_TEXTO DE ORIGEN_:
El fiscal no quedó satisfecho. Pensaba que los indicios que conectaban a Plançonneau con los envenenamientos eran concluyentes, pero sabía que los jurados no pronunciarían un veredicto de culpabilidad sin resultados positivos del análisis químico. Decidió contactar con un tercer experto: Mateu Orfila. A su fama como toxicólogo, con habilidad reconocida para obtener pruebas de envenenamiento donde otros fracasaban, unía su autoridad como decano de la Facultad de Medicina de París. En el verano de 1832, Orfila había caído gravemente enfermo como tantos otros de sus vecinos durante la primera gran epidemia de cólera.

_EXTRACTOS DE REGISTROS_:
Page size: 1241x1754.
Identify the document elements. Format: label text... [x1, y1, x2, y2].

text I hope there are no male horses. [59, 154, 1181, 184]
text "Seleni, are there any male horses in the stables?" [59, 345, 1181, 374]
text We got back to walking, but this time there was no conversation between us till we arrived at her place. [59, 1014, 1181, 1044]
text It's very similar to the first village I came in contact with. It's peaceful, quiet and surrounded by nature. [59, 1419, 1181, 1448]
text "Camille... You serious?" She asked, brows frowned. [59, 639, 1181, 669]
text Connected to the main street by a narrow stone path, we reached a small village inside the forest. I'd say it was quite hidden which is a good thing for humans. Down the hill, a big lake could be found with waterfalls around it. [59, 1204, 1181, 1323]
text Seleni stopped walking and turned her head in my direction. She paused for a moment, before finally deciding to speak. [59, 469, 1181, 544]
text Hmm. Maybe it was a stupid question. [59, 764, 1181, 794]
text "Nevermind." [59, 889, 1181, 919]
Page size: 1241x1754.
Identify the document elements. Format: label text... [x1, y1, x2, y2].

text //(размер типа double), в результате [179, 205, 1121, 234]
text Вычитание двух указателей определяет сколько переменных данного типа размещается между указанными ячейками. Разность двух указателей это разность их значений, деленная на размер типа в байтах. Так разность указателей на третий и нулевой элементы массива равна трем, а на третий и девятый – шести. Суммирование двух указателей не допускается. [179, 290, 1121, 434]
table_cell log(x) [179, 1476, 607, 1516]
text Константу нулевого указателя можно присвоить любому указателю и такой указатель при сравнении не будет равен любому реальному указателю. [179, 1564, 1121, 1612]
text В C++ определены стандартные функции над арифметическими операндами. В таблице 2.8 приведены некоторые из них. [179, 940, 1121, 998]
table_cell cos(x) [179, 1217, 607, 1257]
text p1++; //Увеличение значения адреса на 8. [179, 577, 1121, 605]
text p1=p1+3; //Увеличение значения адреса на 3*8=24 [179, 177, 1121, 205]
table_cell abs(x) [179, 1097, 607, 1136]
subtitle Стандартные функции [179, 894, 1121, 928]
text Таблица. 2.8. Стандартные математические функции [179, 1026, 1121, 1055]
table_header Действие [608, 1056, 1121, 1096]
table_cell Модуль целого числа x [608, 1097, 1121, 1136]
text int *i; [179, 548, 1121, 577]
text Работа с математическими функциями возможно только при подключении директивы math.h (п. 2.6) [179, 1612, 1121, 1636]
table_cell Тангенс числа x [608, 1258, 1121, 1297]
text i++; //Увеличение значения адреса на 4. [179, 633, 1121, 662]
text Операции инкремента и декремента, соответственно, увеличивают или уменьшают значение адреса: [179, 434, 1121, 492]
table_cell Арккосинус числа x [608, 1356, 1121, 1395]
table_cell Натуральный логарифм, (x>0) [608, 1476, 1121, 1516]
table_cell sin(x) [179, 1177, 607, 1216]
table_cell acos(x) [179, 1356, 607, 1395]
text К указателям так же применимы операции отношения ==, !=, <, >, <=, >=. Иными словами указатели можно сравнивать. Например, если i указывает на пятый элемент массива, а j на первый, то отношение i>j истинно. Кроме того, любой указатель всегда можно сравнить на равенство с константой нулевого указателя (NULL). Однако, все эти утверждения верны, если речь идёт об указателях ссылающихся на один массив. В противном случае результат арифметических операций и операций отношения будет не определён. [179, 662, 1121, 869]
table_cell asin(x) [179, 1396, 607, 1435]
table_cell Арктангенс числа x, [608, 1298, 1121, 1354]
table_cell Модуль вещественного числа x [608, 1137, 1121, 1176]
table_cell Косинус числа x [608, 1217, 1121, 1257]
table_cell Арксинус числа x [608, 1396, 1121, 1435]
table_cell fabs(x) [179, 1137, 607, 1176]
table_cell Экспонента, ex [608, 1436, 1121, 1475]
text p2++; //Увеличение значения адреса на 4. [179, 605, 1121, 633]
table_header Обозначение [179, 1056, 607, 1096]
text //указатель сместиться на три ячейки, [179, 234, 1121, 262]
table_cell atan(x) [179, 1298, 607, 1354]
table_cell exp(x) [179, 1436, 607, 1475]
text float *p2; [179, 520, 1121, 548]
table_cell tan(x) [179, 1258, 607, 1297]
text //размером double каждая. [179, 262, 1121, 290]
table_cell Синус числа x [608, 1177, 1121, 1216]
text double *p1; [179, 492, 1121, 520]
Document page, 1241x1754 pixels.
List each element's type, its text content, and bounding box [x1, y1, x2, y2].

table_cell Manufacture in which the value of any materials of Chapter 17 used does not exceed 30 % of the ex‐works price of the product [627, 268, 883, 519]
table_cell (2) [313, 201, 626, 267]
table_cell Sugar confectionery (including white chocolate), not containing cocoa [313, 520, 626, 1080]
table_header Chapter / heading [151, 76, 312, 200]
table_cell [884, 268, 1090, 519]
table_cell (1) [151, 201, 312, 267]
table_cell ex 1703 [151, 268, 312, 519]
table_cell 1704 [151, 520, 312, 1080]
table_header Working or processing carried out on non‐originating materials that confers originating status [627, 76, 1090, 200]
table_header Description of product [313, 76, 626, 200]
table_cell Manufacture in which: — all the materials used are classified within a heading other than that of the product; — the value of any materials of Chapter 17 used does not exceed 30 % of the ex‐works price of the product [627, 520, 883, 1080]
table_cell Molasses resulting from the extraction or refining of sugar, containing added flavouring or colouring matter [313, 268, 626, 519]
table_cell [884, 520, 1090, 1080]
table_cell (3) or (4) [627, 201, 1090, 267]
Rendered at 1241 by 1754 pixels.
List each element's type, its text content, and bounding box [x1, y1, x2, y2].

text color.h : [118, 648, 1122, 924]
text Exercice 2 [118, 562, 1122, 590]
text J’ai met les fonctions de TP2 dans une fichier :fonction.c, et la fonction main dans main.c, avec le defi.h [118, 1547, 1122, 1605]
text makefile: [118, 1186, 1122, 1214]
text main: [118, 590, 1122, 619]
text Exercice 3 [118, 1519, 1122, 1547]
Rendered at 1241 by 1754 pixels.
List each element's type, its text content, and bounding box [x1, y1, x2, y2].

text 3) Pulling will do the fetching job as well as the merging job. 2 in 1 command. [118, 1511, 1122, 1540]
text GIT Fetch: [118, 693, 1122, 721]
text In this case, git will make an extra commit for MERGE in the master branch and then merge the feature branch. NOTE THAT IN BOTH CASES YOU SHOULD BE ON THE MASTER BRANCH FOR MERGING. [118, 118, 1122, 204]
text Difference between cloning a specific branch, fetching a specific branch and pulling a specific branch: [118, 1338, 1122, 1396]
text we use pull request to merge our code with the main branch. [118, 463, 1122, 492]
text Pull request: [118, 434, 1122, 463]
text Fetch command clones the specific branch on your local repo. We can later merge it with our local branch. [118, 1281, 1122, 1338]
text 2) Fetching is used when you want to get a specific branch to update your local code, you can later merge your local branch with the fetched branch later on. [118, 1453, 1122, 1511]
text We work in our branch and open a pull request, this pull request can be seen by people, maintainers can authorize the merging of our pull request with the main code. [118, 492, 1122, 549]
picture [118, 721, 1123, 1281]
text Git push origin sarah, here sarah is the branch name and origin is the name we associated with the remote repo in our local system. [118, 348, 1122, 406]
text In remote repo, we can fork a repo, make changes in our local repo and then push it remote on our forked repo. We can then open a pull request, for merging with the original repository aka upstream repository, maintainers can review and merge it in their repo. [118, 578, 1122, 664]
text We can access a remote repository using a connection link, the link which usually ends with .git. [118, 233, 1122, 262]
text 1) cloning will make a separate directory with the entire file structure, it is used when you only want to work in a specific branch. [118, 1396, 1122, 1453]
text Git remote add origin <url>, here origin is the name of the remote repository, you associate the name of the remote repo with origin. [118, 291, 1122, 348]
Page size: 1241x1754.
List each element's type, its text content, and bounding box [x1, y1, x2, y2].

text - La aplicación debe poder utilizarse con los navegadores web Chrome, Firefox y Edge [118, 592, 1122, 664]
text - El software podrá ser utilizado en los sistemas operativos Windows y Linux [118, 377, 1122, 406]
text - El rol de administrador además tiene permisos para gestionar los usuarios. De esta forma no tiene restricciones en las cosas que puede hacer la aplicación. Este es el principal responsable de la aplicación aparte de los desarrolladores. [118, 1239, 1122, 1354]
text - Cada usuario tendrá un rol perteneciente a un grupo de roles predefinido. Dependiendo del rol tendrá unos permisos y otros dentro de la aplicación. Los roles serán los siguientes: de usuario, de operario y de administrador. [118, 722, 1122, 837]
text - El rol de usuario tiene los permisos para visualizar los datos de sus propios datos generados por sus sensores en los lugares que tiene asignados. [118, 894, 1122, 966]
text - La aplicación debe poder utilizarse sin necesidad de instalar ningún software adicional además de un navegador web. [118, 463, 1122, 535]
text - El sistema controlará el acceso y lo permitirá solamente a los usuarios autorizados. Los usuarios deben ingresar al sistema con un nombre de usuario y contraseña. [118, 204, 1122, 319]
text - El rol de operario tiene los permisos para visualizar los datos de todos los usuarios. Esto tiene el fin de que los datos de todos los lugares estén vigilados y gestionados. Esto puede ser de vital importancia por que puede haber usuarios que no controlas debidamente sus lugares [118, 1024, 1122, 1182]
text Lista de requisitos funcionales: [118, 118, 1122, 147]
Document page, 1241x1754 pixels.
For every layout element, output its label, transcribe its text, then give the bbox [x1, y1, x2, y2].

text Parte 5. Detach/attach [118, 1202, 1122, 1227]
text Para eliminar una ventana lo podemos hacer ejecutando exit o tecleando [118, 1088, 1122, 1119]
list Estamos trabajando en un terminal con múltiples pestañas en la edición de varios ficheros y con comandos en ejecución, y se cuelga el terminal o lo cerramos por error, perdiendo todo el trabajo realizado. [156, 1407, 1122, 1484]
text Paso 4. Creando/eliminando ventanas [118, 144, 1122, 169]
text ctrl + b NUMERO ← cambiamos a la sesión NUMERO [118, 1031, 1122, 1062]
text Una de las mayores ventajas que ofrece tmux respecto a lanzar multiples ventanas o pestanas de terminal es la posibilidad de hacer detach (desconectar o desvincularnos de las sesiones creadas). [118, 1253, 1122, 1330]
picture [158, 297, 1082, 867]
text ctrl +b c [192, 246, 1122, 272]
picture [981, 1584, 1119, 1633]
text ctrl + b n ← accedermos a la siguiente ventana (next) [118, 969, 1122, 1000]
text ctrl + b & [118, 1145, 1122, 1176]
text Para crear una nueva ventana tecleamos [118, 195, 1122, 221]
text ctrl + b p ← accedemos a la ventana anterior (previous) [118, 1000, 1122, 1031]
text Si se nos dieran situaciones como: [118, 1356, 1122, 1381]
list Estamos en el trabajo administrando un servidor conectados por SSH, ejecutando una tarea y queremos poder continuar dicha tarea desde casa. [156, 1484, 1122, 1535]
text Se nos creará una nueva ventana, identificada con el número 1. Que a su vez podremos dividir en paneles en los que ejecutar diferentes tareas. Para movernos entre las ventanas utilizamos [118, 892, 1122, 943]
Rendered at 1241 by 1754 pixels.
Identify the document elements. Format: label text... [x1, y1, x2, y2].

_PREGUNTAS DE ESTUDIO_:
a – Enumere todas las formas verbales conjugadas del texto de origen que tienen como sujeto al fiscal.
b – Determine si cada afirmación coincide con el texto de origen y responda sí o no, citando las palabras que lo deciden:
(i) El fiscal consideraba concluyentes los indicios contra Plançonneau.
(ii) Orfila fue el segundo experto al que se recurrió.
(iii) Orfila enfermó en el verano de 1832.
c – Conteste con base en el texto de origen:
(i) ¿Sin qué resultados no pronunciarían los jurados un veredicto de culpabilidad?
(ii) ¿Qué cargo ocupaba Orfila?
(iii) ¿Durante qué epidemia cayó enfermo Orfila?

_RESPUESTAS ESCRITAS_:
a – quedó, pensaba, sabía, decidió

b –
(i) Sí: «Pensaba que los indicios que conectaban a Plançonneau con los envenenamientos eran concluyentes».
(ii) No: «Decidió contactar con un tercer experto: Mateu Orfila».
(iii) Sí: «En el verano de 1832, Orfila había caído gravemente enfermo».

c –
(i) Sin resultados positivos del análisis químico.
(ii) El de decano de la Facultad de Medicina de París.
(iii) Durante la primera gran epidemia de cólera.